Um exemplo disso é que a Shein, outra gigante do e-commerce, divulgou que o percentual de consumidores das classes C, D e E que adquirem produtos internacionais na plataforma da empresa é de 88%, sendo 50% das classes D e E e 38% da classe C. Os dados são referentes ao primeiro trimestre de 2024 de pesquisa feita pelo instituto de pesquisa Ipsos, encomendada pela própria empresa.

“Ainda assim, a carga tributária sobre essas importações sofreria forte alta, inviabilizando boa parte das compras, sobretudo as vindas da China, e penalizando mais fortemente a população de baixa renda que faz uso amplo desse tipo de canal de comercialização”, ressalta Borges.

Por que produtos chineses são mais baratos que brasileiros?

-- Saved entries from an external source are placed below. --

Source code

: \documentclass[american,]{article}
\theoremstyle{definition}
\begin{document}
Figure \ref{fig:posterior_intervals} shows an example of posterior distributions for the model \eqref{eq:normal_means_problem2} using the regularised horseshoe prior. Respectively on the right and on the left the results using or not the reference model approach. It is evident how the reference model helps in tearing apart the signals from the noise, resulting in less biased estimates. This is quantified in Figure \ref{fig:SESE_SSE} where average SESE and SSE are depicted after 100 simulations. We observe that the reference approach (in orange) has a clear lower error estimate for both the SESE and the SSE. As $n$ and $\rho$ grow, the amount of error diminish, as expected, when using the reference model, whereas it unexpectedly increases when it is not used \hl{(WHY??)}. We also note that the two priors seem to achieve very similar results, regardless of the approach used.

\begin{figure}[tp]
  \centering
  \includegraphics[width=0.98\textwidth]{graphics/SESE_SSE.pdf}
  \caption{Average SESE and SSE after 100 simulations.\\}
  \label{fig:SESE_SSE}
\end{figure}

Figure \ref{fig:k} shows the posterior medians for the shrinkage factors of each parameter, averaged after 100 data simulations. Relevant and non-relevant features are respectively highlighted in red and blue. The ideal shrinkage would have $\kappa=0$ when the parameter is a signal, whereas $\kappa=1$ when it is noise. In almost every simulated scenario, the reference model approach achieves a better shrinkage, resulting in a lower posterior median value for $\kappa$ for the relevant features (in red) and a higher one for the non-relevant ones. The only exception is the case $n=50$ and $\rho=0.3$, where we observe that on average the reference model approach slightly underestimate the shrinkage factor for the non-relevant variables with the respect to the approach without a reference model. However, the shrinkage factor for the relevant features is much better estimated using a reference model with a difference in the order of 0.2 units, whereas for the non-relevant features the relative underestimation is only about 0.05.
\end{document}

Marcos Lisboa, economista e sócio da Gibraltar Consulting, explica que o Custo Brasil, ou seja, o custo que as empresas brasileiras têm para a produção no país, é alto se comparado a outros países emergentes. “Isso afeta, sobretudo, setores que dependem de infraestrutura”, diz.

A infraestrutura é composta por estradas, logística e oferta de energia cara para alguns setores, por exemplo, e causam um maior custo na produção, distribuição e transporte dos produtos brasileiros.

Os grandes impactos do Custo Brasil que encarecem o preço dos produtos brasileiros, segundo Lisboa são:

  • infraestrutura brasileira;
  • Sistema de tributação, com carga tributária elevada;
  • Risco jurídico, com mudanças de jurisprudência;
  • Baixa produtividade para alguns setores.

Setores menos dinâmicos em conseguir aumentar a produtividade também sofrem mais. O agronegócio, cita Lisboa, tem conseguido aumentar, ano após ano, pelo menos 3% da produtividade, mas outros setores, como parte da indústria, não têm tido o mesmo sucesso.

Em relação à tributação, há uma série de distorções tributárias no sistema brasileiro, como a isenção para compras importadas mais baixas, que afetam a produção nacional. “Idealmente, a estrutura tributária deveria ser a mesma para o que o país importa e o que é produzido nacionalmente”.

“Tem uma série de regras: quando se tem um imposto sobre consumo, em geral você paga o imposto sobre o que você vende, menos sobre o que você comprou. Essa é a regra do IVA. No Brasil não é assim porque é cheio de regime tributários especiais, de regras específicas, de casos particulares, varia por tipo de produto”, explica.

Além disso, é difícil comparar a tributação de importação com outros países, mas a carga tributária geral do Brasil, com o total de impostos que o país arrecada, em relação à renda e PIB do país, “é maior do que boa parte dos países emergentes”, diz.

Lisboa também ressalta que a tributação varia de país para país a depender da área, já que há países que tributam mais consumo, outros tributam mais renda. “Além disso, os países têm vantagens em áreas diferentes, como custo de produção e preço do trabalho”, diz.